Using the records that follow, copy every line containing the word "Cobar".
Excerpted data section start
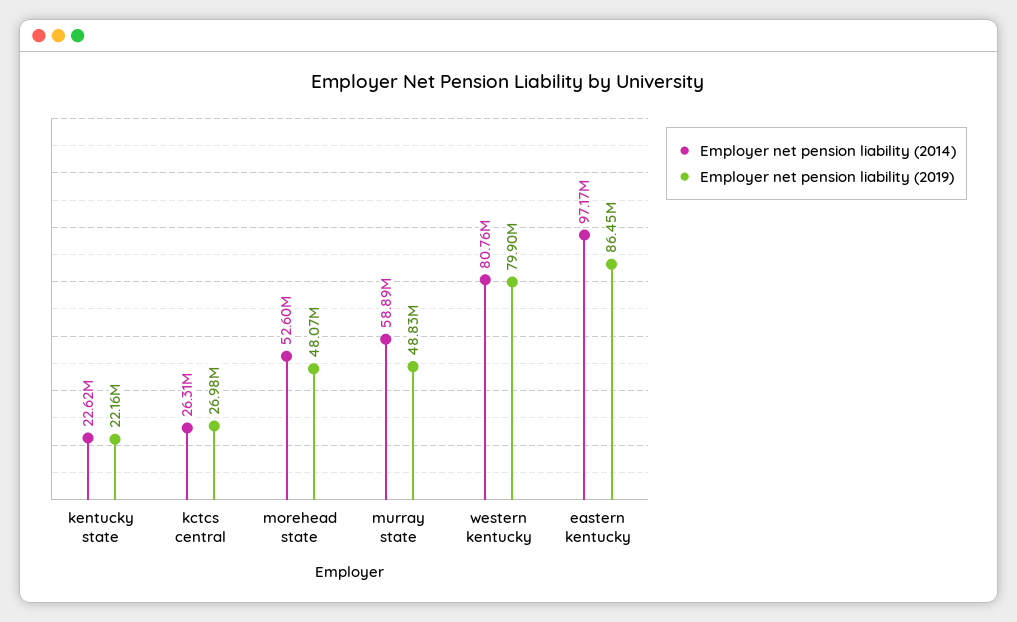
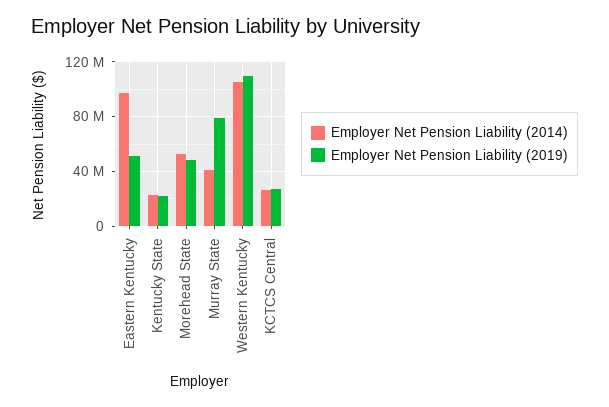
  {
    "Employer net pension liability (2014)": {
      "kentucky state": 22620000,
      "kctcs central": 26310000,
      "morehead state": 52600000,
-     "murray state": 58890000,
+     "murray state": 40000000,
-     "western kentucky": 80760000,
+     "western kentucky": 105000000,
      "eastern kentucky": 97170000
    },
    "Employer net pension liability (2019)": {
      "kentucky state": 22160000,
      "kctcs central": 26980000,
      "morehead state": 48070000,
-     "murray state": 48830000,
+     "murray state": 80000000,
-     "western kentucky": 79900000,
+     "western kentucky": 110000000,
-     "eastern kentucky": 86450000
+     "eastern kentucky": 50000000
    }
  }

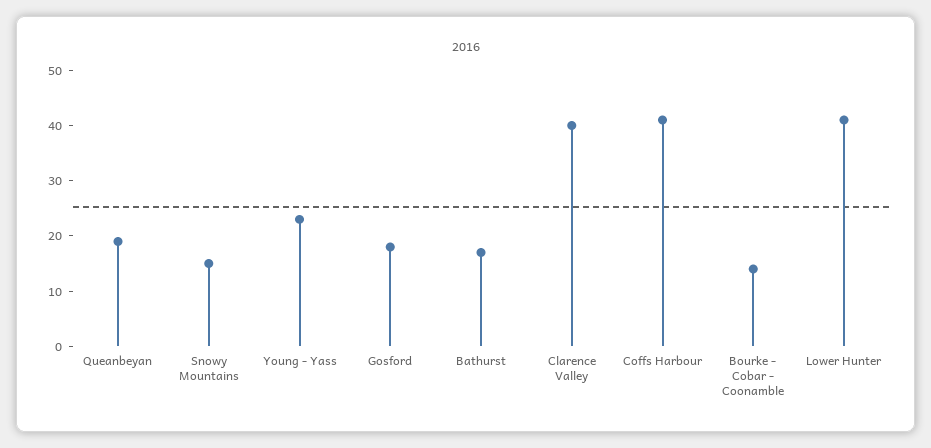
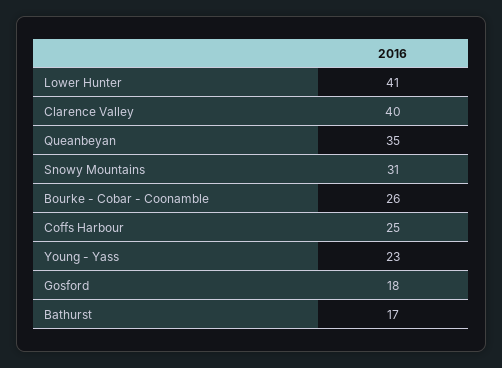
  {
-   "Queanbeyan": 20,
+   "Queanbeyan": 35,
-   "Snowy Mountains": 15,
+   "Snowy Mountains": 31,
    "Young - Yass": 23,
    "Gosford": 18,
    "Bathurst": 17,
    "Clarence Valley": 40,
-   "Coffs Harbour": 40,
+   "Coffs Harbour": 25,
-   "Bourke - Cobar - Coonamble": 15,
+   "Bourke - Cobar - Coonamble": 26,
    "Lower Hunter": 41
  }

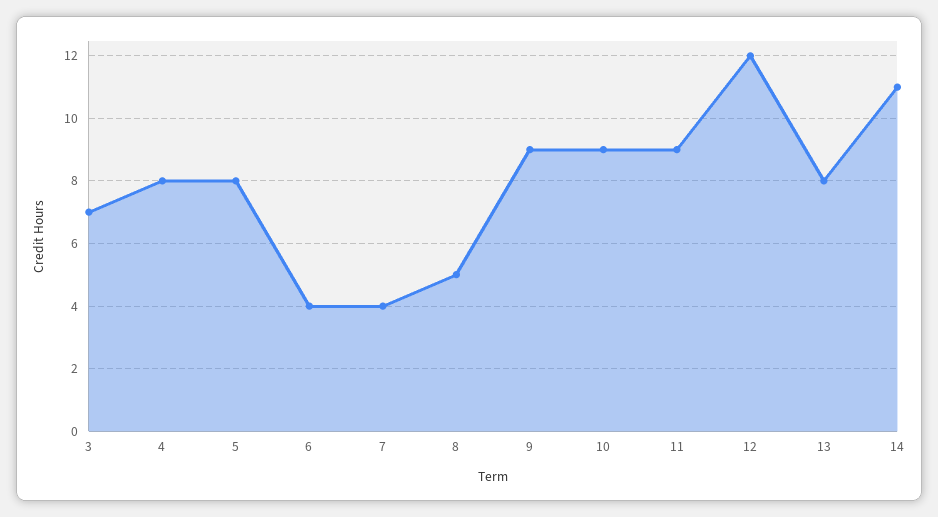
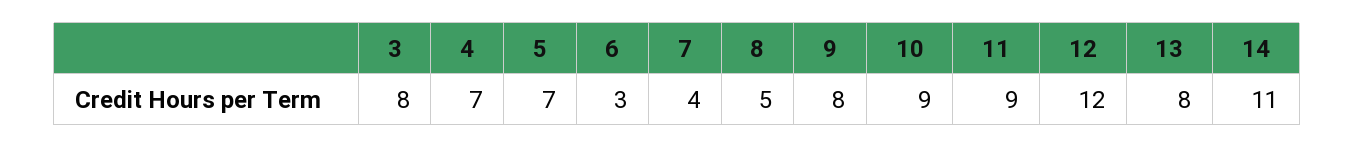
  {
-   "3": 7,
+   "3": 8,
-   "4": 8,
+   "4": 7,
-   "5": 8,
+   "5": 7,
-   "6": 4,
+   "6": 3,
    "7": 4,
    "8": 5,
-   "9": 9,
+   "9": 8,
    "10": 9,
    "11": 9,
    "12": 12,
    "13": 8,
    "14": 11
  }

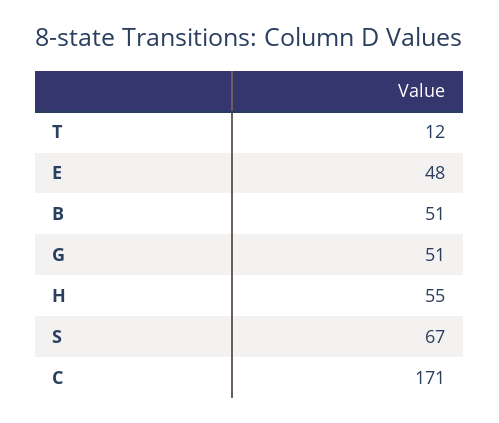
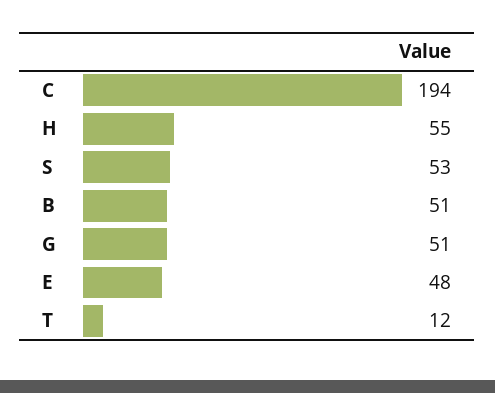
  {
    "T": 12,
    "E": 48,
    "B": 51,
    "G": 51,
    "H": 55,
-   "S": 67,
+   "S": 53,
-   "C": 171
+   "C": 194
  }

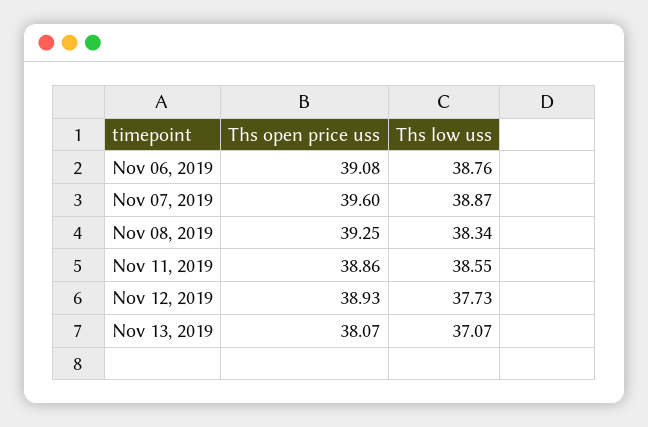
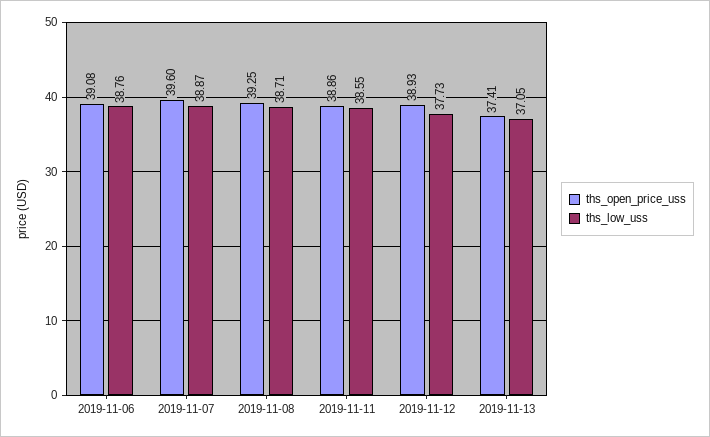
  {
    "Ths open price uss": {
      "Nov 06, 2019": 39.08,
      "Nov 07, 2019": 39.6,
      "Nov 08, 2019": 39.25,
      "Nov 11, 2019": 38.86,
      "Nov 12, 2019": 38.93,
-     "Nov 13, 2019": 38.07
+     "Nov 13, 2019": 37.41
    },
    "Ths low uss": {
      "Nov 06, 2019": 38.76,
      "Nov 07, 2019": 38.87,
-     "Nov 08, 2019": 38.34,
+     "Nov 08, 2019": 38.71,
      "Nov 11, 2019": 38.55,
      "Nov 12, 2019": 37.73,
-     "Nov 13, 2019": 37.07
+     "Nov 13, 2019": 37.05
    }
  }

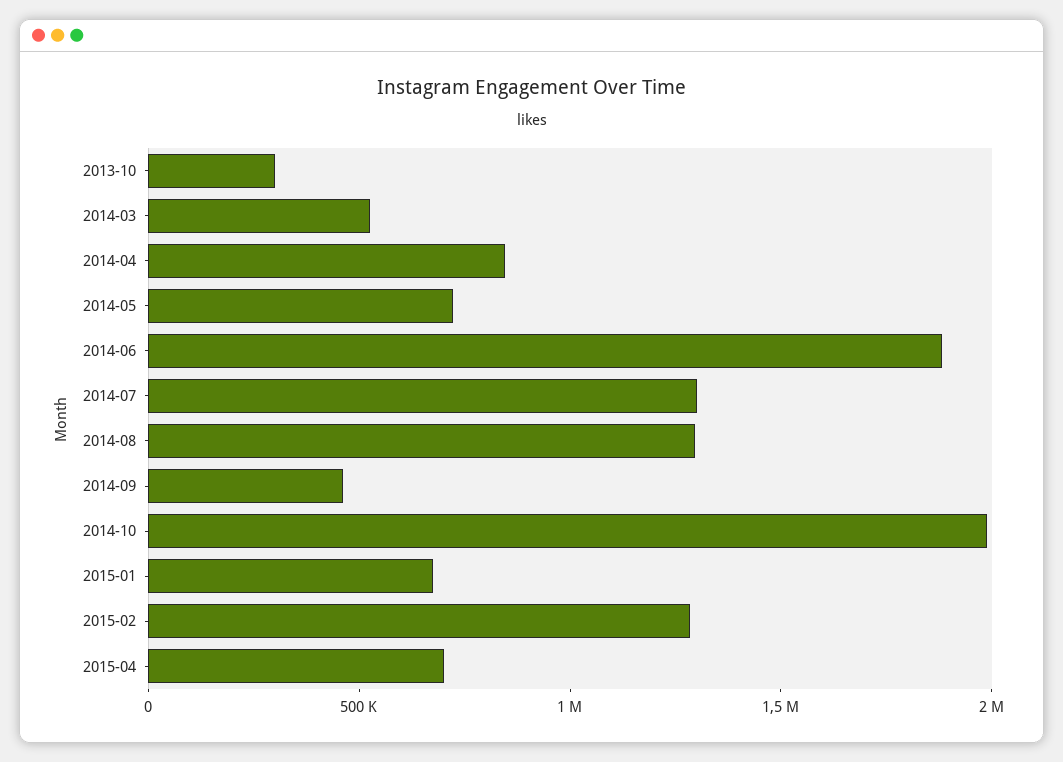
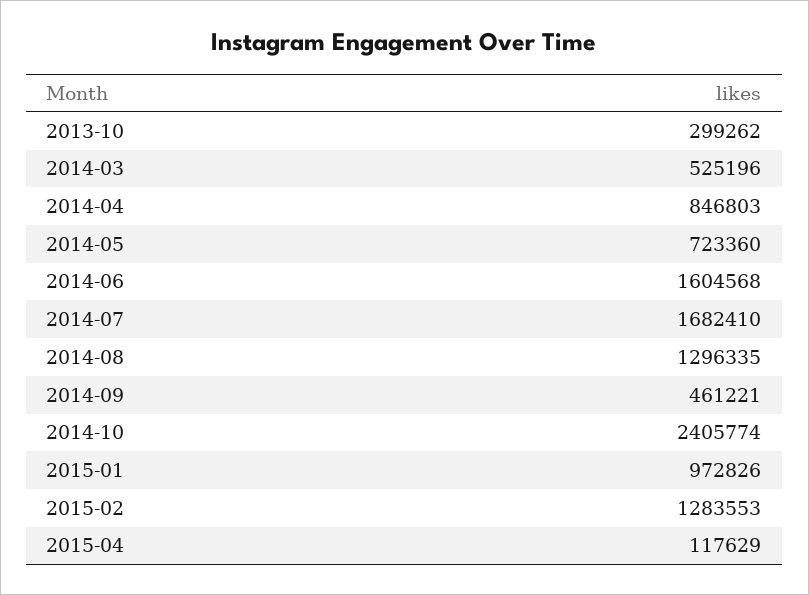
  {
    "2013-10": 299262,
    "2014-03": 525196,
    "2014-04": 846803,
    "2014-05": 723360,
-   "2014-06": 1900000,
+   "2014-06": 1604568,
-   "2014-07": 1300000,
+   "2014-07": 1682410,
    "2014-08": 1296335,
    "2014-09": 461221,
-   "2014-10": 2000000,
+   "2014-10": 2405774,
-   "2015-01": 700000,
+   "2015-01": 972826,
    "2015-02": 1283553,
-   "2015-04": 700000
+   "2015-04": 117629
  }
Excerpted data section end
Response for this exercise –
-   "Bourke - Cobar - Coonamble": 15,
+   "Bourke - Cobar - Coonamble": 26,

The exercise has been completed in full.